Wednesday, February 9, 2011

Attachment

I dashed out of my room and down the corridor.  I was down a flight of stairs when I stopped in front of a door:  I could hear Xassha having a screaming match with no one on the other side.  Although the conversation I heard was one sided I could make out the gist of it.  


I needed Braxyd: to get him to come I whipped up a small tornado in his room.  Sure enough he came running, screaming for my head.  But no one could hear him because I sucked all the air out of the space around him.  He fell to the floor gasping and clutching his throat.  I put a finger to my lips and held it there until he nodded his head.  Fire needs oxygen.  I let him breathe in heavy, labored breaths.  


"What the hell?" he asked through gritted teeth.  I quickly explained what was going on and he ran past me and down the stairs.  He opened the door but Xassha was gone.  He grabbed my arm and dragged me towards the control room where VI usually hung out.  I couldn't figure out why he was taking me there.When we arrived Xannah was the only one there. "Where is Maxsodin?  Is she awake?"
"Uhhhhhhh..." said a scared looking Xannah. 
"Fine!  Sit," he told me and pointed at a swivel chair.  "Xannah if she tries anything funny zap her with electricity."


I sat slumped down like a beat dog, swiveling back and forth slowly in my chair.  Xannah didn't know what to do or say and kept staring at me and opening her mouth as if she was going to say something.  On the monitor Braxyd pushed his way into Maxsodin's room.  He put both hands on the back of a chair and spoke softly to Maxsodin's unconscious form.  His entire body was rigid.  

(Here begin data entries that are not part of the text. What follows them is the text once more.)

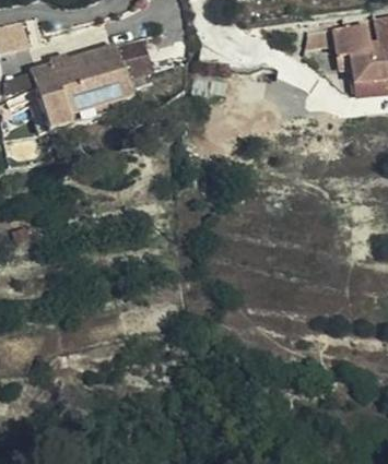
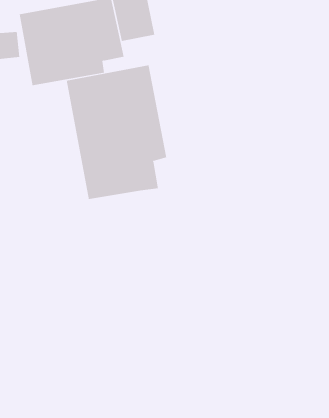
building: none -> [66,64,167,200]

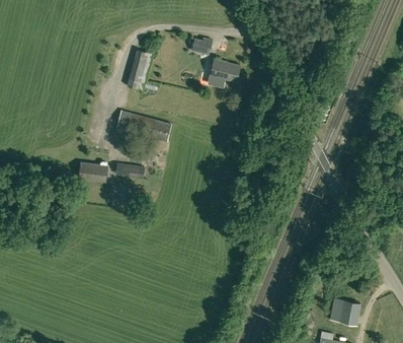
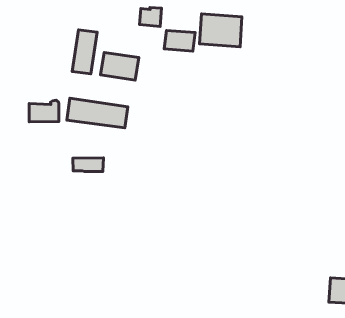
building: none -> [200,14,242,47]
building: none -> [101,52,139,80]
building: [78,162,106,182] -> [29,100,59,122]

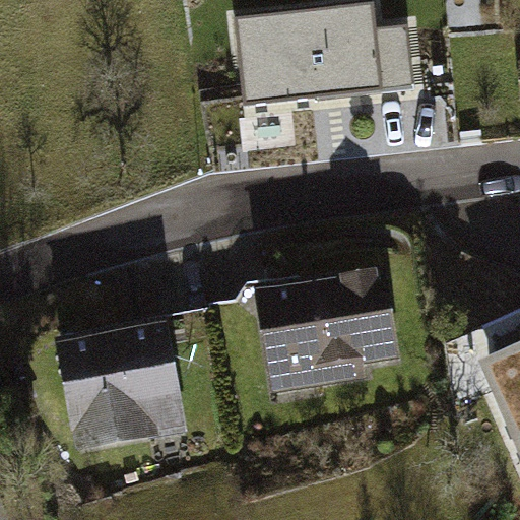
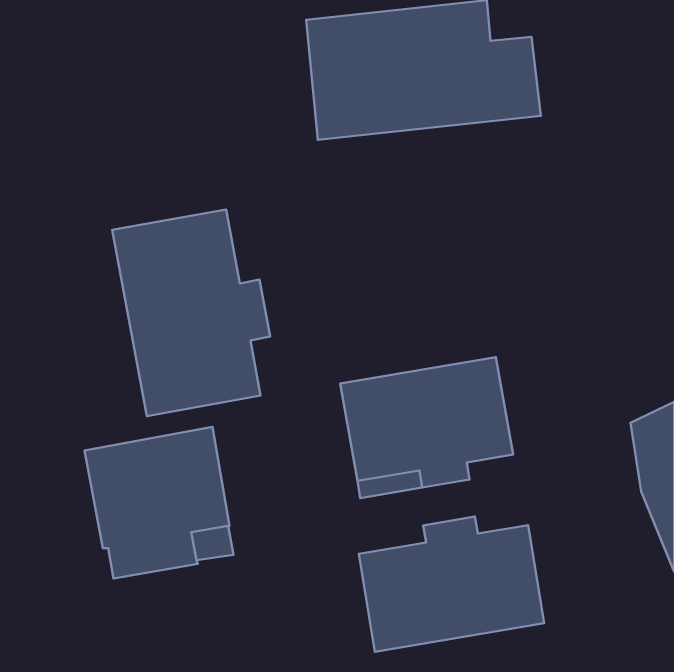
building: none -> [112,209,270,416]
building: none -> [359,517,544,652]

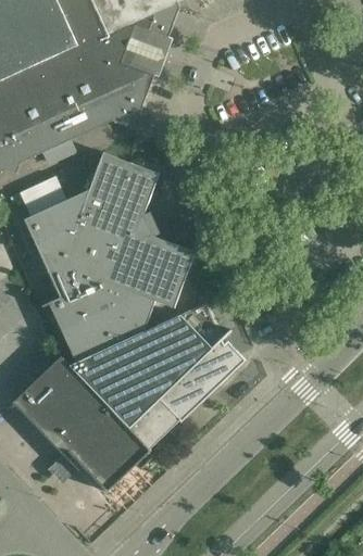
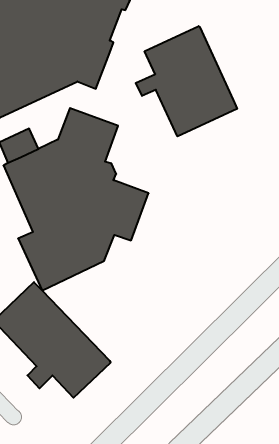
building: none -> [136,26,237,136]
building: [70,302,246,448] -> none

I pulled my knees to my chest and rocked back and forth.  Why did no one ever care about me that way?  The rest of the organization may have hated me but they were ignorant to my motives.  They didn't understand how alone I was because they had each other.  I felt awful but even my strongest feelings were things I  didn't really feel as much as know that feelings should be there.  I mostly felt empty.  I wanted so desperately to feel again with a heart and get back to the one person who might accept me the way I, II, III and IV accept each other.


At that moment I became attached to the organization members in a way that one might be attached to characters from their favorite TV show.  You want them to be happy even though you're not a part of their lives.  Only this way I could affect the results: so what if they hated me for meddling?  So maybe I wouldn't play councilor just to make sure the organization was successful... I flew out of the room and Xannah didn't even try to stop me.